Listed records>
────
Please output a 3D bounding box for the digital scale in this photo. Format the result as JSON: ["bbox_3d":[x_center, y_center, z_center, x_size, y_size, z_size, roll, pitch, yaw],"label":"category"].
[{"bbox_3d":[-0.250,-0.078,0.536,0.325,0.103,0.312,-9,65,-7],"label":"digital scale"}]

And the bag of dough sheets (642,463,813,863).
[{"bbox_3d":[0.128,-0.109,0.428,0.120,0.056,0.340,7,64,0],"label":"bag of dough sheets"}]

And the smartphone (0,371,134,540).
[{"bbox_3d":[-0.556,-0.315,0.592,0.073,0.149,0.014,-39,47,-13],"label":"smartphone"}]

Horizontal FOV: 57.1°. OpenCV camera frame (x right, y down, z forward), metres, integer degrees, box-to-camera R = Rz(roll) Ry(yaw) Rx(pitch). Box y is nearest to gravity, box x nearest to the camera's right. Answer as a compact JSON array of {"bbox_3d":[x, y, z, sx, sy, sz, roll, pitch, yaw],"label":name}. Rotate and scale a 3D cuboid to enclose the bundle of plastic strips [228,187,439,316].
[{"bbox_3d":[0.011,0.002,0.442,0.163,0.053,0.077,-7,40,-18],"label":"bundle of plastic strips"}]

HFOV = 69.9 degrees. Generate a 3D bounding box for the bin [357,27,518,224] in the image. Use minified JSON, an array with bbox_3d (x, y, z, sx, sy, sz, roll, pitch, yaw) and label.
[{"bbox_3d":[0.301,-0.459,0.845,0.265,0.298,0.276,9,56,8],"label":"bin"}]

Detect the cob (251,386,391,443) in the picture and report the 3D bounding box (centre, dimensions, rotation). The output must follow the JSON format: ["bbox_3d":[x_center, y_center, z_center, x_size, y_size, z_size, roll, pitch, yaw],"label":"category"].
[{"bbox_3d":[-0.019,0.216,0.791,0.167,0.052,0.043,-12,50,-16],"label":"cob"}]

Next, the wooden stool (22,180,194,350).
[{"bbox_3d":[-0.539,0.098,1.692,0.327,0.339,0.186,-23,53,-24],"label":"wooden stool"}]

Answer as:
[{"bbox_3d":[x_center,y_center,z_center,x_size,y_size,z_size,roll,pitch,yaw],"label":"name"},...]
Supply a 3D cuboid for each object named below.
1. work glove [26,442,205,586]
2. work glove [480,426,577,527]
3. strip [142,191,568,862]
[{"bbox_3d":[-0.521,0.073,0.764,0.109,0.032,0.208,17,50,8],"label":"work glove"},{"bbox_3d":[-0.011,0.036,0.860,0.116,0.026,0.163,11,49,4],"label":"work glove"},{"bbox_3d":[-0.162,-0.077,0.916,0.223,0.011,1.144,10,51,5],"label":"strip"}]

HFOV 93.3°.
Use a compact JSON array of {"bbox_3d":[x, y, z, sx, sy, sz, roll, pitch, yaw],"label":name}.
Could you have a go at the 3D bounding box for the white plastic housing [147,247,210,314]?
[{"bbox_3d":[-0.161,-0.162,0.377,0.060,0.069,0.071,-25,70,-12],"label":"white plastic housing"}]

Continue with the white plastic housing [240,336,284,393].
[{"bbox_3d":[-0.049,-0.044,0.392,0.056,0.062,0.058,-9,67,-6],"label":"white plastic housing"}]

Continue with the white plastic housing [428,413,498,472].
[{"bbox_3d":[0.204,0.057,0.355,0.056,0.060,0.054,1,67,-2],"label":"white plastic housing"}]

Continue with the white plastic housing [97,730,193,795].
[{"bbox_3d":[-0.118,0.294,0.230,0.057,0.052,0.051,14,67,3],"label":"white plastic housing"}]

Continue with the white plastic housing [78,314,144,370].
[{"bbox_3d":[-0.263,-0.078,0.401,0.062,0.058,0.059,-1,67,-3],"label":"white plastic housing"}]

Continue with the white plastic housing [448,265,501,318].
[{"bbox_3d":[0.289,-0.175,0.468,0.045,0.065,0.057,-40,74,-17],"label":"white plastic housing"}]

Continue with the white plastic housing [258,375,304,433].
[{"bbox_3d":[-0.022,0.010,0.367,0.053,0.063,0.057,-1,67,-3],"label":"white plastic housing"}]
────
Extract every record and return it verbatim.

Reply>
Please output a 3D bounding box for the digital scale in this photo. Format the result as JSON: ["bbox_3d":[x_center, y_center, z_center, x_size, y_size, z_size, roll, pitch, yaw],"label":"category"].
[{"bbox_3d":[-0.250,-0.078,0.536,0.325,0.103,0.312,-9,65,-7],"label":"digital scale"}]

And the bag of dough sheets (642,463,813,863).
[{"bbox_3d":[0.128,-0.109,0.428,0.120,0.056,0.340,7,64,0],"label":"bag of dough sheets"}]

And the smartphone (0,371,134,540).
[{"bbox_3d":[-0.556,-0.315,0.592,0.073,0.149,0.014,-39,47,-13],"label":"smartphone"}]

Horizontal FOV: 57.1°. OpenCV camera frame (x right, y down, z forward), metres, integer degrees, box-to-camera R = Rz(roll) Ry(yaw) Rx(pitch). Box y is nearest to gravity, box x nearest to the camera's right. Answer as a compact JSON array of {"bbox_3d":[x, y, z, sx, sy, sz, roll, pitch, yaw],"label":name}. Rotate and scale a 3D cuboid to enclose the bundle of plastic strips [228,187,439,316].
[{"bbox_3d":[0.011,0.002,0.442,0.163,0.053,0.077,-7,40,-18],"label":"bundle of plastic strips"}]

HFOV = 69.9 degrees. Generate a 3D bounding box for the bin [357,27,518,224] in the image. Use minified JSON, an array with bbox_3d (x, y, z, sx, sy, sz, roll, pitch, yaw) and label.
[{"bbox_3d":[0.301,-0.459,0.845,0.265,0.298,0.276,9,56,8],"label":"bin"}]

Detect the cob (251,386,391,443) in the picture and report the 3D bounding box (centre, dimensions, rotation). The output must follow the JSON format: ["bbox_3d":[x_center, y_center, z_center, x_size, y_size, z_size, roll, pitch, yaw],"label":"category"].
[{"bbox_3d":[-0.019,0.216,0.791,0.167,0.052,0.043,-12,50,-16],"label":"cob"}]

Next, the wooden stool (22,180,194,350).
[{"bbox_3d":[-0.539,0.098,1.692,0.327,0.339,0.186,-23,53,-24],"label":"wooden stool"}]

Answer as:
[{"bbox_3d":[x_center,y_center,z_center,x_size,y_size,z_size,roll,pitch,yaw],"label":"name"},...]
Supply a 3D cuboid for each object named below.
1. work glove [26,442,205,586]
2. work glove [480,426,577,527]
3. strip [142,191,568,862]
[{"bbox_3d":[-0.521,0.073,0.764,0.109,0.032,0.208,17,50,8],"label":"work glove"},{"bbox_3d":[-0.011,0.036,0.860,0.116,0.026,0.163,11,49,4],"label":"work glove"},{"bbox_3d":[-0.162,-0.077,0.916,0.223,0.011,1.144,10,51,5],"label":"strip"}]

HFOV 93.3°.
Use a compact JSON array of {"bbox_3d":[x, y, z, sx, sy, sz, roll, pitch, yaw],"label":name}.
Could you have a go at the 3D bounding box for the white plastic housing [147,247,210,314]?
[{"bbox_3d":[-0.161,-0.162,0.377,0.060,0.069,0.071,-25,70,-12],"label":"white plastic housing"}]

Continue with the white plastic housing [240,336,284,393].
[{"bbox_3d":[-0.049,-0.044,0.392,0.056,0.062,0.058,-9,67,-6],"label":"white plastic housing"}]

Continue with the white plastic housing [428,413,498,472].
[{"bbox_3d":[0.204,0.057,0.355,0.056,0.060,0.054,1,67,-2],"label":"white plastic housing"}]

Continue with the white plastic housing [97,730,193,795].
[{"bbox_3d":[-0.118,0.294,0.230,0.057,0.052,0.051,14,67,3],"label":"white plastic housing"}]

Continue with the white plastic housing [78,314,144,370].
[{"bbox_3d":[-0.263,-0.078,0.401,0.062,0.058,0.059,-1,67,-3],"label":"white plastic housing"}]

Continue with the white plastic housing [448,265,501,318].
[{"bbox_3d":[0.289,-0.175,0.468,0.045,0.065,0.057,-40,74,-17],"label":"white plastic housing"}]

Continue with the white plastic housing [258,375,304,433].
[{"bbox_3d":[-0.022,0.010,0.367,0.053,0.063,0.057,-1,67,-3],"label":"white plastic housing"}]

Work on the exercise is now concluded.